[Data entries]
+-------+

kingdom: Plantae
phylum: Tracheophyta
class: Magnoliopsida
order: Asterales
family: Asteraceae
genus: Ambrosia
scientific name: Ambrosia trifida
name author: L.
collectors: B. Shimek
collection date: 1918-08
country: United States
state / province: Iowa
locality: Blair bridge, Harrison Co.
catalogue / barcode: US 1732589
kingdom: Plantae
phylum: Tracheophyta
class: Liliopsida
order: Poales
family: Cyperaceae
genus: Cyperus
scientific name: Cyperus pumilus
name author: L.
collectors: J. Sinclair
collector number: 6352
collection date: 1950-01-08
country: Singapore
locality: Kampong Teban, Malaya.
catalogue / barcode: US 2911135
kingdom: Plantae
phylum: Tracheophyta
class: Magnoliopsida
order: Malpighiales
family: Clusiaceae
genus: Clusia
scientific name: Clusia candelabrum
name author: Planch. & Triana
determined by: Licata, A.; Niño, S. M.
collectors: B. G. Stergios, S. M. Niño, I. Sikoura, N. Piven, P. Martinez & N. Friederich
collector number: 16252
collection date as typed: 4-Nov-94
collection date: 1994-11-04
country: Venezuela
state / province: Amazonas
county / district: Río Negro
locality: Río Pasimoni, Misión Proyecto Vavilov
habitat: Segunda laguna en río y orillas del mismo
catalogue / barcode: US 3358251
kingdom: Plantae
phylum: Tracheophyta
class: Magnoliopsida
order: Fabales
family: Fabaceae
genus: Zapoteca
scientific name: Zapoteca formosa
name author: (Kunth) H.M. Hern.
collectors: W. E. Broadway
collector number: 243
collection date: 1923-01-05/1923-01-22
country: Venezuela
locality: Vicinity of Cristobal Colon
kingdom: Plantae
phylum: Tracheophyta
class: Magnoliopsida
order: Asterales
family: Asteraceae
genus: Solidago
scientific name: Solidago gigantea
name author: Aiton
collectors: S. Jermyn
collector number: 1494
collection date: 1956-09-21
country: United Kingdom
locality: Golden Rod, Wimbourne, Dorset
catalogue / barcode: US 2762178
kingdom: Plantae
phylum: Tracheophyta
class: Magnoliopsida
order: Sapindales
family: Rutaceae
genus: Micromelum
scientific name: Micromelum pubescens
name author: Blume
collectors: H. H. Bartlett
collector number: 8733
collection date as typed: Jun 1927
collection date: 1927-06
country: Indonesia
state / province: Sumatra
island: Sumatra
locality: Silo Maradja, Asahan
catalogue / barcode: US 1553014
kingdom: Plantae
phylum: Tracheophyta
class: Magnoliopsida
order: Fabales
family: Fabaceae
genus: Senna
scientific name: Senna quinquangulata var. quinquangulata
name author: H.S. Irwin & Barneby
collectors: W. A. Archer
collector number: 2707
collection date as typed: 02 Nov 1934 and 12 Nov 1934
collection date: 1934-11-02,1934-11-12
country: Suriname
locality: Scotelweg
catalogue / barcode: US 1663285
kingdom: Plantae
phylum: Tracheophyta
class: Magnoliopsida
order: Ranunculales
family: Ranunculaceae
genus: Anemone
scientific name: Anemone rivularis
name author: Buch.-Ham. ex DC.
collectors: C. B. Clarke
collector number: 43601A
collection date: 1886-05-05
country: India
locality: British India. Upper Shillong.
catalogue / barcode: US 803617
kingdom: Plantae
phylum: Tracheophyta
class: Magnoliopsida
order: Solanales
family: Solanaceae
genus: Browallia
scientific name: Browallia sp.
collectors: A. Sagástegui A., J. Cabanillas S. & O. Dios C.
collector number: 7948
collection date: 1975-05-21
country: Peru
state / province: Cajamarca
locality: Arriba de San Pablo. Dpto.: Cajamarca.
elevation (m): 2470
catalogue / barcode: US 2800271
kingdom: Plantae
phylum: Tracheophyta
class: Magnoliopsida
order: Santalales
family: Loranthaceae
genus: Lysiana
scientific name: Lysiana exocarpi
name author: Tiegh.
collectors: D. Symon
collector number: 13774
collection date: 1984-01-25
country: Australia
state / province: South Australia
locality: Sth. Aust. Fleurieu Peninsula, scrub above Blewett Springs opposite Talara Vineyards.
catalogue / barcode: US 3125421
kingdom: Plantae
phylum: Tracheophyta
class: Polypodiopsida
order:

+-------+

= Instructions for the task =
Arrange every line of the rows above as a two-column Markdown table headed Num and Line, numbering the lines in order and leaving out any blank ones.

= Answer to this exercise =
| Num | Line |
|---|---|
| 1 | kingdom: Plantae |
| 2 | phylum: Tracheophyta |
| 3 | class: Magnoliopsida |
| 4 | order: Asterales |
| 5 | family: Asteraceae |
| 6 | genus: Ambrosia |
| 7 | scientific name: Ambrosia trifida |
| 8 | name author: L. |
| 9 | collectors: B. Shimek |
| 10 | collection date: 1918-08 |
| 11 | country: United States |
| 12 | state / province: Iowa |
| 13 | locality: Blair bridge, Harrison Co. |
| 14 | catalogue / barcode: US 1732589 |
| 15 | kingdom: Plantae |
| 16 | phylum: Tracheophyta |
| 17 | class: Liliopsida |
| 18 | order: Poales |
| 19 | family: Cyperaceae |
| 20 | genus: Cyperus |
| 21 | scientific name: Cyperus pumilus |
| 22 | name author: L. |
| 23 | collectors: J. Sinclair |
| 24 | collector number: 6352 |
| 25 | collection date: 1950-01-08 |
| 26 | country: Singapore |
| 27 | locality: Kampong Teban, Malaya. |
| 28 | catalogue / barcode: US 2911135 |
| 29 | kingdom: Plantae |
| 30 | phylum: Tracheophyta |
| 31 | class: Magnoliopsida |
| 32 | order: Malpighiales |
| 33 | family: Clusiaceae |
| 34 | genus: Clusia |
| 35 | scientific name: Clusia candelabrum |
| 36 | name author: Planch. & Triana |
| 37 | determined by: Licata, A.; Niño, S. M. |
| 38 | collectors: B. G. Stergios, S. M. Niño, I. Sikoura, N. Piven, P. Martinez & N. Friederich |
| 39 | collector number: 16252 |
| 40 | collection date as typed: 4-Nov-94 |
| 41 | collection date: 1994-11-04 |
| 42 | country: Venezuela |
| 43 | state / province: Amazonas |
| 44 | county / district: Río Negro |
| 45 | locality: Río Pasimoni, Misión Proyecto Vavilov |
| 46 | habitat: Segunda laguna en río y orillas del mismo |
| 47 | catalogue / barcode: US 3358251 |
| 48 | kingdom: Plantae |
| 49 | phylum: Tracheophyta |
| 50 | class: Magnoliopsida |
| 51 | order: Fabales |
| 52 | family: Fabaceae |
| 53 | genus: Zapoteca |
| 54 | scientific name: Zapoteca formosa |
| 55 | name author: (Kunth) H.M. Hern. |
| 56 | collectors: W. E. Broadway |
| 57 | collector number: 243 |
| 58 | collection date: 1923-01-05/1923-01-22 |
| 59 | country: Venezuela |
| 60 | locality: Vicinity of Cristobal Colon |
| 61 | kingdom: Plantae |
| 62 | phylum: Tracheophyta |
| 63 | class: Magnoliopsida |
| 64 | order: Asterales |
| 65 | family: Asteraceae |
| 66 | genus: Solidago |
| 67 | scientific name: Solidago gigantea |
| 68 | name author: Aiton |
| 69 | collectors: S. Jermyn |
| 70 | collector number: 1494 |
| 71 | collection date: 1956-09-21 |
| 72 | country: United Kingdom |
| 73 | locality: Golden Rod, Wimbourne, Dorset |
| 74 | catalogue / barcode: US 2762178 |
| 75 | kingdom: Plantae |
| 76 | phylum: Tracheophyta |
| 77 | class: Magnoliopsida |
| 78 | order: Sapindales |
| 79 | family: Rutaceae |
| 80 | genus: Micromelum |
| 81 | scientific name: Micromelum pubescens |
| 82 | name author: Blume |
| 83 | collectors: H. H. Bartlett |
| 84 | collector number: 8733 |
| 85 | collection date as typed: Jun 1927 |
| 86 | collection date: 1927-06 |
| 87 | country: Indonesia |
| 88 | state / province: Sumatra |
| 89 | island: Sumatra |
| 90 | locality: Silo Maradja, Asahan |
| 91 | catalogue / barcode: US 1553014 |
| 92 | kingdom: Plantae |
| 93 | phylum: Tracheophyta |
| 94 | class: Magnoliopsida |
| 95 | order: Fabales |
| 96 | family: Fabaceae |
| 97 | genus: Senna |
| 98 | scientific name: Senna quinquangulata var. quinquangulata |
| 99 | name author: H.S. Irwin & Barneby |
| 100 | collectors: W. A. Archer |
| 101 | collector number: 2707 |
| 102 | collection date as typed: 02 Nov 1934 and 12 Nov 1934 |
| 103 | collection date: 1934-11-02,1934-11-12 |
| 104 | country: Suriname |
| 105 | locality: Scotelweg |
| 106 | catalogue / barcode: US 1663285 |
| 107 | kingdom: Plantae |
| 108 | phylum: Tracheophyta |
| 109 | class: Magnoliopsida |
| 110 | order: Ranunculales |
| 111 | family: Ranunculaceae |
| 112 | genus: Anemone |
| 113 | scientific name: Anemone rivularis |
| 114 | name author: Buch.-Ham. ex DC. |
| 115 | collectors: C. B. Clarke |
| 116 | collector number: 43601A |
| 117 | collection date: 1886-05-05 |
| 118 | country: India |
| 119 | locality: British India. Upper Shillong. |
| 120 | catalogue / barcode: US 803617 |
| 121 | kingdom: Plantae |
| 122 | phylum: Tracheophyta |
| 123 | class: Magnoliopsida |
| 124 | order: Solanales |
| 125 | family: Solanaceae |
| 126 | genus: Browallia |
| 127 | scientific name: Browallia sp. |
| 128 | collectors: A. Sagástegui A., J. Cabanillas S. & O. Dios C. |
| 129 | collector number: 7948 |
| 130 | collection date: 1975-05-21 |
| 131 | country: Peru |
| 132 | state / province: Cajamarca |
| 133 | locality: Arriba de San Pablo. Dpto.: Cajamarca. |
| 134 | elevation (m): 2470 |
| 135 | catalogue / barcode: US 2800271 |
| 136 | kingdom: Plantae |
| 137 | phylum: Tracheophyta |
| 138 | class: Magnoliopsida |
| 139 | order: Santalales |
| 140 | family: Loranthaceae |
| 141 | genus: Lysiana |
| 142 | scientific name: Lysiana exocarpi |
| 143 | name author: Tiegh. |
| 144 | collectors: D. Symon |
| 145 | collector number: 13774 |
| 146 | collection date: 1984-01-25 |
| 147 | country: Australia |
| 148 | state / province: South Australia |
| 149 | locality: Sth. Aust. Fleurieu Peninsula, scrub above Blewett Springs opposite Talara Vineyards. |
| 150 | catalogue / barcode: US 3125421 |
| 151 | kingdom: Plantae |
| 152 | phylum: Tracheophyta |
| 153 | class: Polypodiopsida |
| 154 | order: |